Russian Foreign Minister Sergey Lavrov will visit China next week. Their visit comes in the midst of efforts by these two countries to further strengthen their ties to counter the plan to move forward on the rigid policy of China and Russia on a range of issues including human rights.
China’s Foreign Ministry spokesman Zhao Lijian said in a media briefing on Thursday that Lavrov would arrive in China on March 22 and that during this two-day visit, he shared bilateral relations, recent high-level exchanges, with his Chinese counterpart Wang Yi Will discuss international and regional issues of interest.
Fierce rhetoric between US and China
Lavrov’s visit will be in Alaska on Thursday against the backdrop of the first two-day ‘high-level strategy dialogue’ with US Secretary of State Antony Blinken and US National Security Adviser Jake Sullivan and Chinese diplomats Yang Jiechi and Wang.
After President Joe Biden took power in the US, the talks between the US and China are taking place amid fierce rhetoric between the two countries on issues related to Hong Kong, Xinjiang, Taiwan and Japan. On Wednesday, China opposed the US-Japan joint statement criticizing China’s foreign policy. Zhao called it a ‘spiteful attack’.
Biden called Putin a ‘killer’
According to the news from Washington on Thursday, Russia is calling its ambassador for discussions amid growing tensions with the Biden administration.
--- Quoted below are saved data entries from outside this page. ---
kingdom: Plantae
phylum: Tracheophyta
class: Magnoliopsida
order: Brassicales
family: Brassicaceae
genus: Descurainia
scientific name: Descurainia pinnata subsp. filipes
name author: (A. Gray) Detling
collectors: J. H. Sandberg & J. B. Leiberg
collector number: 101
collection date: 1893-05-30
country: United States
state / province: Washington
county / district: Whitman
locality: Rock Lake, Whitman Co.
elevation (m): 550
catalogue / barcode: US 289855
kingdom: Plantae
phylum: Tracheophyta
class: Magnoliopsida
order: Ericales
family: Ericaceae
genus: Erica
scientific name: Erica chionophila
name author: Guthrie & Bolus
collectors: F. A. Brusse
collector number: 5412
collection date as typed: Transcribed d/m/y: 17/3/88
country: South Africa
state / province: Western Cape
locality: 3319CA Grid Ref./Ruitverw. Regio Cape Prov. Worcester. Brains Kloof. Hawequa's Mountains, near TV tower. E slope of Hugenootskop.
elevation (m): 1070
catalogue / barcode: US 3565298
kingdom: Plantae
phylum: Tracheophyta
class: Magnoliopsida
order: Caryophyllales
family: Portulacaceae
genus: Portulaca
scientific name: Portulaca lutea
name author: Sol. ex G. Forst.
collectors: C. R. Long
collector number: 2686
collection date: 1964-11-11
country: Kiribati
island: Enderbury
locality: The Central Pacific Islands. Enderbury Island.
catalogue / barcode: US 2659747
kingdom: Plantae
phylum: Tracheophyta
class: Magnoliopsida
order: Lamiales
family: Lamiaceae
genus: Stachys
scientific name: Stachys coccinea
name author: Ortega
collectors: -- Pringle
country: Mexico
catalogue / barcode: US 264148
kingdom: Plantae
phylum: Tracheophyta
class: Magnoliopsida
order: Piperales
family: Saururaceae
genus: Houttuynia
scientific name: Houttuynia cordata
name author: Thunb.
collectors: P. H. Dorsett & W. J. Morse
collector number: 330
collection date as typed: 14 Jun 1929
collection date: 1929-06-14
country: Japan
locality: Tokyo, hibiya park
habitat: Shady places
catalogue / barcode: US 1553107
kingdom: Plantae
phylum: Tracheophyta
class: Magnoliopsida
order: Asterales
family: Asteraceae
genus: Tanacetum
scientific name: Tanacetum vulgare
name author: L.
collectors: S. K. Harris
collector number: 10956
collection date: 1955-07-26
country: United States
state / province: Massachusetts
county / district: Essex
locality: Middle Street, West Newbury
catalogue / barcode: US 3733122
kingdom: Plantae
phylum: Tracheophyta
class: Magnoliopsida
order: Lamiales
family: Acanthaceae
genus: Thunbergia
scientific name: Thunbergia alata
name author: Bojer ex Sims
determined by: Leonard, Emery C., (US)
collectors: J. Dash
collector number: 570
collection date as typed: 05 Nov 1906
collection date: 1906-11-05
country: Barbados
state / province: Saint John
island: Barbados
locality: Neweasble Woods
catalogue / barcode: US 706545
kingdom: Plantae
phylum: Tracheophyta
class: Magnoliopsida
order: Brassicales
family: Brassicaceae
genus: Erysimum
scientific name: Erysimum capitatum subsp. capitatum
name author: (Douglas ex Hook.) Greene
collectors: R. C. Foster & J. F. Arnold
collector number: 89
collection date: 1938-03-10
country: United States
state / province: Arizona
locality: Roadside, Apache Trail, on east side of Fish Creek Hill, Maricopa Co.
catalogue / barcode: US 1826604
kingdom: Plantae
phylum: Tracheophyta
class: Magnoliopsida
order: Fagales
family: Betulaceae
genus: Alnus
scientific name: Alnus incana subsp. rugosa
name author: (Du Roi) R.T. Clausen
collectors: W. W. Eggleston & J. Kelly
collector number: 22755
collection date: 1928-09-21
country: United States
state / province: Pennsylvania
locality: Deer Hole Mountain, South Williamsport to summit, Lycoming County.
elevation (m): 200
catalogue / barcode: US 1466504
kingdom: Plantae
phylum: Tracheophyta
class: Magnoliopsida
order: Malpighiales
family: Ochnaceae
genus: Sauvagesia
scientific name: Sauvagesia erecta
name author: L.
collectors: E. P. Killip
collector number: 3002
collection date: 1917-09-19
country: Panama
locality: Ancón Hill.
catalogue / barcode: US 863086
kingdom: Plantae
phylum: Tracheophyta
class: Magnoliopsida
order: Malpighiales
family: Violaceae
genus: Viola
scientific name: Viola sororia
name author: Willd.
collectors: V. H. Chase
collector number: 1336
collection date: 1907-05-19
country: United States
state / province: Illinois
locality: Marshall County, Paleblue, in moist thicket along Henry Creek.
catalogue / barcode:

The Biden administration has imposed sanctions on Russia for poisoning opposition leader Alexi Navalny. Let us know that Navlani is now in jail. In a television interview aired on Wednesday, Biden was asked whether he thought Putin was a murderer? His answer to this was, ‘Yes’.
Putin wanted to win the trump
In response to a question related to the report, Biden said that Putin would have to pay the price. Putin, while replying to Biden’s remarks, said that it shows his history of America. Confidential reports from the US Office of National Intelligence Director alleged that President Vladimir Putin had approved the support of then-President Donald Trump in the US presidential election in November last year.